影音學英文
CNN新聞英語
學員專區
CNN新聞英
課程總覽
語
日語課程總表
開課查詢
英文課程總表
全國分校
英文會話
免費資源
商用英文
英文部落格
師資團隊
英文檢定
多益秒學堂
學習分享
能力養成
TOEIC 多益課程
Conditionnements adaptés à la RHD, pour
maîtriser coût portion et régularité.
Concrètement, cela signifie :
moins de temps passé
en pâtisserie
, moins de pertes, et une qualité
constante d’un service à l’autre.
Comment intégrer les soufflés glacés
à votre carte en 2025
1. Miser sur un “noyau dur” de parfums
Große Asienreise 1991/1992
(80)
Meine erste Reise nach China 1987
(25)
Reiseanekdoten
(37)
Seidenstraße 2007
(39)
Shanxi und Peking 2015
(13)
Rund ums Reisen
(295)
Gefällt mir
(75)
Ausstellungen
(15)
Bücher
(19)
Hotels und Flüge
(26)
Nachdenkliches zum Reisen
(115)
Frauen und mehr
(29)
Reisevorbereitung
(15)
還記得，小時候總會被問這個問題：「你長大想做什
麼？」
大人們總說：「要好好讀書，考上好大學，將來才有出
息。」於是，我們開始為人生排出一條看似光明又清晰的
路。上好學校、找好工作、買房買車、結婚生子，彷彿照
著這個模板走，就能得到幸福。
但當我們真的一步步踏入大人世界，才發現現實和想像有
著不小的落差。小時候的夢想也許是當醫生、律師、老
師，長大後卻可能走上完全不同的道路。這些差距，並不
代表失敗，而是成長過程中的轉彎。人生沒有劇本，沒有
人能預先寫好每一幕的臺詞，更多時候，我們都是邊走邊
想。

# # #

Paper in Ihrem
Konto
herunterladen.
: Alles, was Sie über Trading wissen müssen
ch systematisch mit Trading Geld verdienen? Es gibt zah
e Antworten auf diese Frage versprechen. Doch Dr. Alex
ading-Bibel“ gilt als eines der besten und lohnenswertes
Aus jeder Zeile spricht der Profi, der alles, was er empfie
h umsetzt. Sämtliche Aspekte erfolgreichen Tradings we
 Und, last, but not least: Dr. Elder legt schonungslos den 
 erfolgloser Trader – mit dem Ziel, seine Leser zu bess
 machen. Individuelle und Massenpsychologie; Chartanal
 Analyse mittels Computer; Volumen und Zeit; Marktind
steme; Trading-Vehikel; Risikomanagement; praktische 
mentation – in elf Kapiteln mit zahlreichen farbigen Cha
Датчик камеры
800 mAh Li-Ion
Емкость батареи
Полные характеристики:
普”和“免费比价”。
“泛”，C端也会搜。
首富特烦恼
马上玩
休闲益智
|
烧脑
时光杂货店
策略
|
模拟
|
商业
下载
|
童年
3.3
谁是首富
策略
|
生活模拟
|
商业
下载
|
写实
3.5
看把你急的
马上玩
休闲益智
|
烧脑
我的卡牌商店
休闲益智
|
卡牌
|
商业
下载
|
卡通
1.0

# # #

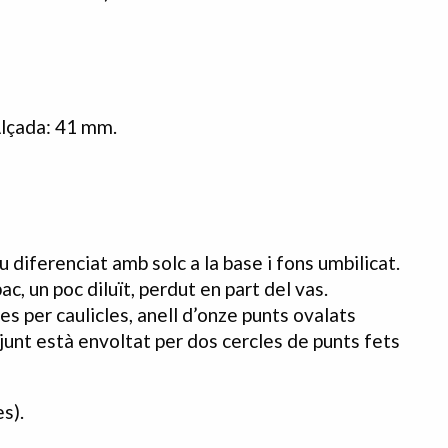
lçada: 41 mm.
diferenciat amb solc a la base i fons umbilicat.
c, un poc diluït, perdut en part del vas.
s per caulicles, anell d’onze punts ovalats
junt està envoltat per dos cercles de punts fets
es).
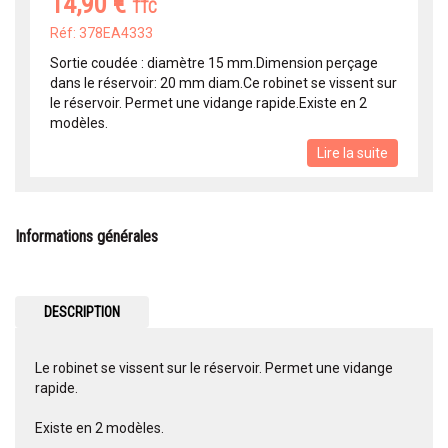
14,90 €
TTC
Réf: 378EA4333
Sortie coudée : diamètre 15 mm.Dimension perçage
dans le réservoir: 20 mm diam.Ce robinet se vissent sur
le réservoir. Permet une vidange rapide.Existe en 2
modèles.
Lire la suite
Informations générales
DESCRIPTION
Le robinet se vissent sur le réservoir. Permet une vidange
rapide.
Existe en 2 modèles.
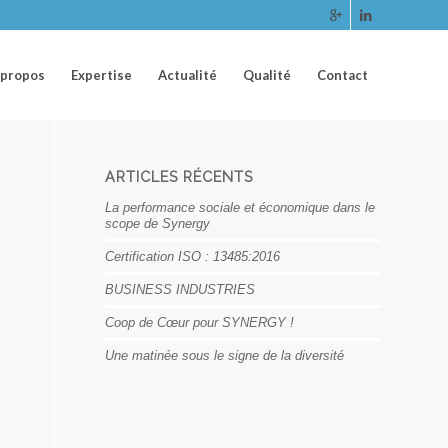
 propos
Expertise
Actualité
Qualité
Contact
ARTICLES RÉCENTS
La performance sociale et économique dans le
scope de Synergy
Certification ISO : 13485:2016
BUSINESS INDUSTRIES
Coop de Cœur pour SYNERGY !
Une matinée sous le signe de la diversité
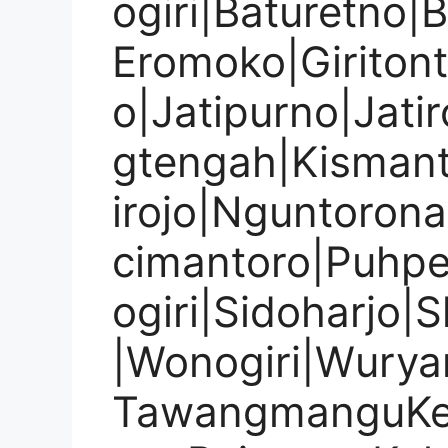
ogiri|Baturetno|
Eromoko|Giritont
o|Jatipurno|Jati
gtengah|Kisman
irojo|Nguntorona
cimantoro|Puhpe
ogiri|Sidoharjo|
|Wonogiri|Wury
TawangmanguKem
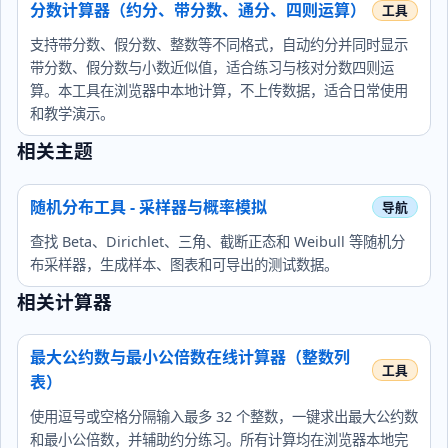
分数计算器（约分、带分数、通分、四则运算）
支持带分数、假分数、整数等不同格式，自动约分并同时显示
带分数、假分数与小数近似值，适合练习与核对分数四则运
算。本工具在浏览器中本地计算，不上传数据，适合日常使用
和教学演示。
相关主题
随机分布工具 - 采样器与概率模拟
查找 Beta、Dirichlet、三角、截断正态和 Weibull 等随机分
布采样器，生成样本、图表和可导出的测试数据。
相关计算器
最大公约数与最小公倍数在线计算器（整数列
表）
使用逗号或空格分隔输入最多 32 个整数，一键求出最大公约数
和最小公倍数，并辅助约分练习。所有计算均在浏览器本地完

# # #

**EXERCISE**
Give back exactly the lines of the listing above from the one that contains "gtengah|Kisman" up to and including the one that contains "和最小公倍数，并辅助约分练习。所有计算均在浏览器本地完", but not the pictures, and no other lines.

**COMPLETED TASK**
gtengah|Kisman
irojo|Nguntorona
cimantoro|Puhpe
ogiri|Sidoharjo|
|Wonogiri|Wury
TawangmanguKem
分数计算器（约分、带分数、通分、四则运算）
支持带分数、假分数、整数等不同格式，自动约分并同时显示
带分数、假分数与小数近似值，适合练习与核对分数四则运
算。本工具在浏览器中本地计算，不上传数据，适合日常使用
和教学演示。
相关主题
随机分布工具 - 采样器与概率模拟
查找 Beta、Dirichlet、三角、截断正态和 Weibull 等随机分
布采样器，生成样本、图表和可导出的测试数据。
相关计算器
最大公约数与最小公倍数在线计算器（整数列
表）
使用逗号或空格分隔输入最多 32 个整数，一键求出最大公约数
和最小公倍数，并辅助约分练习。所有计算均在浏览器本地完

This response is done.